Overall, Table 1 summarizes the performance of our mechanism in re-construction, aggregation, and predictive analytics tasks and TEEN model adopted in SAN for Policy 1. We can conclude that Policy 3 is preferable to be adopted for predictive/regression analytics due to the smoothing component on the EN. That is, by adopting an exponential smoother in EN, the re-constructed values decreases the induced variance on the EN site. Hence, the linear regression approximation deals with less variance training pairs, which leads to a better representative of the regression plane. On the other hand, Policy 1 is recommended for re-construction or aggregation analytics since it retains the variance of the delivered contextual data stream, which plays significant role for aggregation functions.

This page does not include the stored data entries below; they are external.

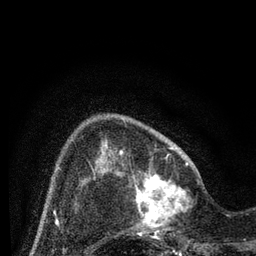
Breast MRI (dynamic contrast-enhanced), one axial slice; cropped to one breast; dynamic contrast-enhanced series, time point 2 of 7 at this slice position (early post-contrast); 3 T; TE 2.2 ms, TR 5.4 ms; 256 × 256 image matrix, field of view 150 × 150 mm. Female patient.
Annotated regions visible in this slice (semi-automatic segmentation, software-assisted and operator-edited):
- enhancing-tissue mask used for the functional tumour volume (all voxels passing the contrast-enhancement thresholds inside the analysis volume; usually the tumour): bounding box <130,164,200,243> (left, top, right, bottom; pixels)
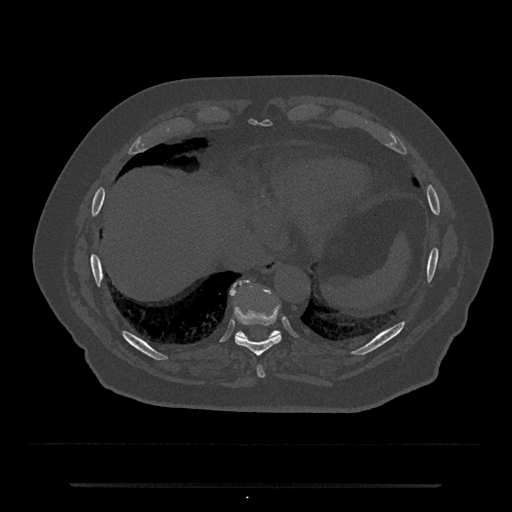
CT including the spine, one axial slice; slice 745 of 797 in the series (ordered by position); bone window (W 1800 / L 400 HU); 0.5 mm slice thickness; 512 × 512 image matrix, field of view 434 × 434 mm. Patient: male, 80 years. Case-level facts recorded for this patient, not image findings: primary cancer: prostate; vertebrae with lytic lesions (as recorded): L1, T11.
Annotated regions visible in this slice (semi-automatic segmentation, software-assisted and operator-edited):
- T10 vertebra: box from (x=230, y=281) to (x=281, y=339) px
- T8 vertebra: (x=257, y=366)–(x=265, y=378)
- T9 vertebra: (x=235, y=308)–(x=281, y=356)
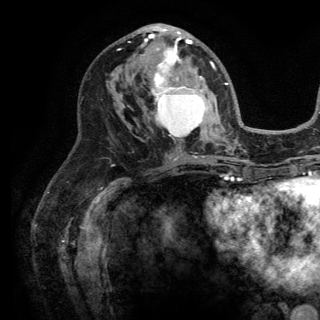
Breast MRI (dynamic contrast-enhanced), one axial slice. Position 74 of 150 along the scan axis. Cropped to one breast. Dynamic contrast-enhanced series, time point 2 of 6 at this slice position (early post-contrast). 3 T. TE 2.8 ms, TR 7.5 ms. 320 × 320 image matrix. Female patient.
Outlined on this slice (semi-automatic segmentation, software-assisted and operator-edited):
- enhancing-tissue mask used for the functional tumour volume (all voxels passing the contrast-enhancement thresholds inside the analysis volume; usually the tumour): bounding box [x1, y1, x2, y2] px = [133, 25, 215, 139]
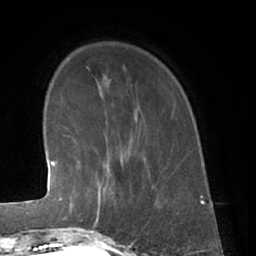
Breast MRI (dynamic contrast-enhanced), one axial slice; position 13 of 66 along the scan axis; cropped to one breast; dynamic contrast-enhanced series, time point 2 of 7 at this slice position (early post-contrast); 1.5 T; TE 3 ms, TR 6.2 ms; 2.4 mm slice thickness; 256 × 256 image matrix. Female patient.
Structures marked on this image (semi-automatically segmented with operator editing):
- enhancing-tissue mask used for the functional tumour volume (all voxels passing the contrast-enhancement thresholds inside the analysis volume; usually the tumour): box from (x=80, y=166) to (x=135, y=230) px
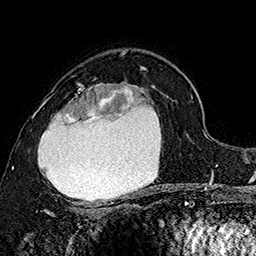
Breast MRI (dynamic contrast-enhanced), one axial slice; position 106 of 160 along the scan axis; cropped to one breast; dynamic contrast-enhanced series, time point 2 of 7 at this slice position (early post-contrast); 1.5 T; TE 2.8 ms, TR 5.4 ms; 256 × 256 image matrix, field of view 180 × 180 mm. Female patient.
Annotated regions visible in this slice (semi-automatically segmented with operator editing):
- enhancing-tissue mask used for the functional tumour volume (all voxels passing the contrast-enhancement thresholds inside the analysis volume; usually the tumour): bounding box <32,83,154,205> (left, top, right, bottom; pixels)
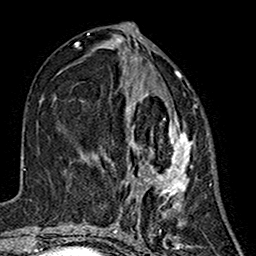
Breast MRI (dynamic contrast-enhanced), one axial slice. Position 66 of 160 along the scan axis. Cropped to one breast. Dynamic contrast-enhanced series, time point 2 of 7 at this slice position (early post-contrast). 1.5 T. TE 2.7 ms, TR 5.4 ms. 1 mm slice thickness. 256 × 256 image matrix. Female patient.
Annotated regions visible in this slice (semi-automatically segmented with operator editing):
- enhancing-tissue mask used for the functional tumour volume (all voxels passing the contrast-enhancement thresholds inside the analysis volume; usually the tumour): bounding box [x1, y1, x2, y2] px = [95, 72, 194, 214]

However, in the case of TEEN adopted in SAN for Policy 1, the reconstruction error is higher than the adoption of the exponential smoothing in SAN. Finally, Policy 2 exhibits poor performance in all analytics tasks due to the extreme generalization property of the average of the most recent values, especially, in the cases we encounter a significant number of undelivered values.

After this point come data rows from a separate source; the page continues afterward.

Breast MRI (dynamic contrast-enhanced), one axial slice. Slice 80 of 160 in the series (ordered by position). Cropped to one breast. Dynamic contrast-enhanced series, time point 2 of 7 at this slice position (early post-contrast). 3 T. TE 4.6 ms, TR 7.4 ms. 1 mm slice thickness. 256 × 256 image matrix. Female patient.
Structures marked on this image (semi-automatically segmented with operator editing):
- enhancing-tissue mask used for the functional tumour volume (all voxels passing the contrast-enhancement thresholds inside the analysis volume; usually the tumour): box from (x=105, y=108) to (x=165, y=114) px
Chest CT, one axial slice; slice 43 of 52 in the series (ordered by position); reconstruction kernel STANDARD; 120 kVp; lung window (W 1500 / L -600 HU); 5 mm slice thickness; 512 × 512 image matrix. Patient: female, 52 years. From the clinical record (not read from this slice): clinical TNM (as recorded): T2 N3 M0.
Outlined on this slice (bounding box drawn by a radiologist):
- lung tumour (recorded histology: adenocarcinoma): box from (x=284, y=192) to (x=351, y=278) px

Table 1 Overall performance of Policy 1, 2, 3 and Policy 1 with TEEN in SAN for re-construction, aggregation, and predictive analytics

6 Conclusions and future work

We focus on the edge computing paradigm where pushing aggregation and predictive analytics to the edge of the IoT network allows the complexity of analytics tasks to be distributed into many smaller and more manageable pieces and to be physically located at the source of the contextual information. We introduce a lightweight, distributed, predictive intelligence mechanism that supports communication efficient aggregation and predictive modeling within the edge network of SANs and ENs. The mechanism is following the evolving nature of the multivariate time series (context vectors) based on the idea of locally deciding whether to deliver contextual data or not in light of minimizing the induced communication overhead and providing high quality analytics tasks. Based on splitting this intelligence into: prediction (through exponential smoothing) and decision making at the SANs and context re-instruction at ENs (by proposing three policies), we eliminate data transfer at the edge of the network, by exploiting the predictability of the captured contextual data. We provide fundamental theoretical analyses of the upper bounds of the reconstructed data quality and a comprehensive sensitivity analysis with the most important model parameter. We provide comprehensive comparative (theoretical and experimental) assessment with baseline solutions found in the literature and experimental evaluation of the proposed mechanism over two real multidimensional contextual datasets for aggregation and linear regression analytics tasks. We show the benefits stemmed from its adoption in edge computing environments and experiment with the trade-off between accuracy (quality) of edge analytics tasks and communication overhead. Our mechanism demonstrated its efficiency in supporting high quality of edge analytics by tolerating a relatively low error in light of decreasing significantly the communication overhead in an edge network.

Our future agenda includes investigating intelligent delay tolerant mechanisms for further minimizing the induced analytics errors in favor of saving communication. Moreover, future work is focused on certain modifications of our mechanism to support advanced analytics tasks including outliers detection, non-linear predictive models, and concept drifts in multidimensional contextual data streams in edge computing environments.